This court has considered the fact that the accused is 27 years old, however, as stated in the matter of S v Matyityi,6 the Supreme Court of Appeal held that:

‘at the age of 27 the respondent could hardly be described as a callow youth. At best for him his chronological age was a neutral factor’. As a result, this Court finds there are no substantial and compelling circumstances present in respect to the accused on count two and five that warrants a departure from the prescribed statutory sentences.


[19] The accused has been in custody for more than a year, but as stated in the matter of DPP v Gcwala,7 the Supreme Court of Appeal held that the period in detention pre-sentencing is but one of the factors that should be taken into account in determining whether the effective period of imprisonment to be imposed is justified and whether it is proportionate to the crimes committed. It was further stated in this case that the test is not whether on its own that period of detention constitutes a substantial and compelling circumstance, but whether the effective sentence proposed is proportionate to the crimes and whether the sentence in all the circumstances, including the period spent in detention prior to conviction and sentence is a just one. This Court finds the sentence of life imprisonment in respect to count two is a just sentence in the circumstances of this case.


[20] In the result, the accused is sentenced to the following sentences:

(a) Life imprisonment in respect to count two.

(b) Ten (10) years imprisonment in respect to count three.

(c) Fifteen years imprisonment in respect to count five.

(d) Six (6) months imprisonment in respect to count six.

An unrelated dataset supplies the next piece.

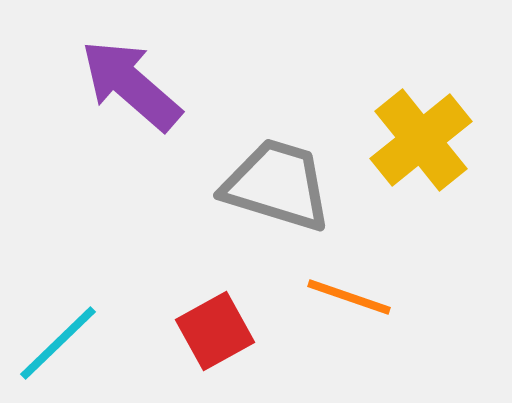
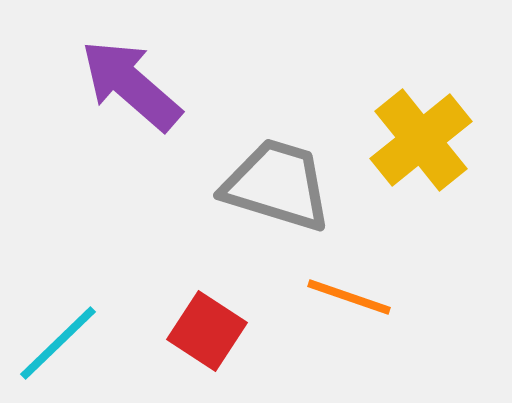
red square: moved 8 px left; rotated 28 degrees counterclockwise
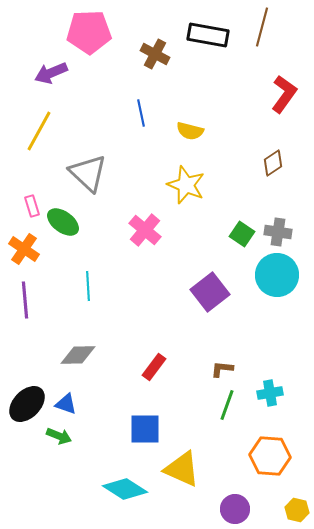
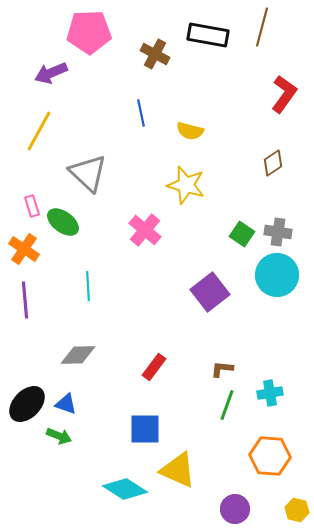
yellow star: rotated 6 degrees counterclockwise
yellow triangle: moved 4 px left, 1 px down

The court orders that the sentences imposed on count three, five and six run concurrently with the sentence imposed on count two. In terms of section 103 of the Firearms Control Act 60 of 2000, the accused is declared unfit to possess a firearm.




_______________________

D DOSIO

JUDGE OF THE HIGH COURT

JOHANNESBURG





























Date Heard: 02 August 2023

Judgment handed down: 14 August 2023


Appearances:


On behalf of the State: Adv C. Ryan

On behalf of the Accused: Adv M. Mzamane

1 S v Msimanga and Another 2005 (1) SACR 377 (A).

2 S v Malgas 2001 (1) SACR 469 SCA.

3 Ibid para i

4 S v Matyityi 2011 (1) SACR 40 SCA.

5 Ibid para 24.

6 Ibid.

7 DPP v Gcwala (295/13) [2014] ZASCA 44 (31 March 2014).